-- Opening Marker --

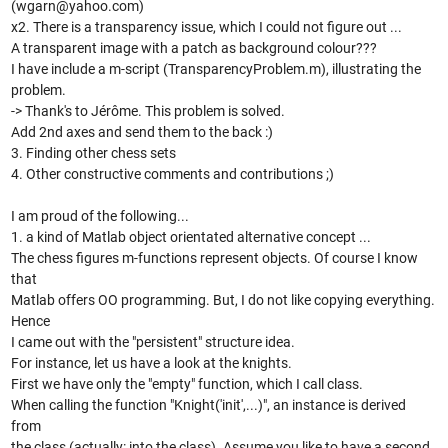
(wgarn@yahoo.com)
x2. There is a transparency issue, which I could not figure out ...
A transparent image with a patch as background colour???
I have include a m-script (TransparencyProblem.m), illustrating the
problem.
-> Thank's to Jérôme. This problem is solved.
Add 2nd axes and send them to the back :)
3. Finding other chess sets
4. Other constructive comments and contributions ;)
I am proud of the following...
1. a kind of Matlab object orientated alternative concept ...
The chess figures m-functions represent objects. Of course I know
that
Matlab offers OO programming. But, I do not like copying everything.
Hence
I came out with the "persistent" structure idea.
For instance, let us have a look at the knights.
First we have only the "empty" function, which I call class.
When calling the function "Knight('init',...)", an instance is derived
from
the class (actually: into the class). Assume you like to have a second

-- Closing Marker --

# EXERCISE PROMPT
Render the listing above as a Markdown table with a Row column for the line number and a Text column for the line itself. Leave out blank lines and the pictures.

# WRITTEN SOLUTION
| Row | Text |
|---|---|
| 1 | (wgarn@yahoo.com) |
| 2 | x2. There is a transparency issue, which I could not figure out ... |
| 3 | A transparent image with a patch as background colour??? |
| 4 | I have include a m-script (TransparencyProblem.m), illustrating the |
| 5 | problem. |
| 6 | -> Thank's to Jérôme. This problem is solved. |
| 7 | Add 2nd axes and send them to the back :) |
| 8 | 3. Finding other chess sets |
| 9 | 4. Other constructive comments and contributions ;) |
| 10 | I am proud of the following... |
| 11 | 1. a kind of Matlab object orientated alternative concept ... |
| 12 | The chess figures m-functions represent objects. Of course I know |
| 13 | that |
| 14 | Matlab offers OO programming. But, I do not like copying everything. |
| 15 | Hence |
| 16 | I came out with the "persistent" structure idea. |
| 17 | For instance, let us have a look at the knights. |
| 18 | First we have only the "empty" function, which I call class. |
| 19 | When calling the function "Knight('init',...)", an instance is derived |
| 20 | from |
| 21 | the class (actually: into the class). Assume you like to have a second |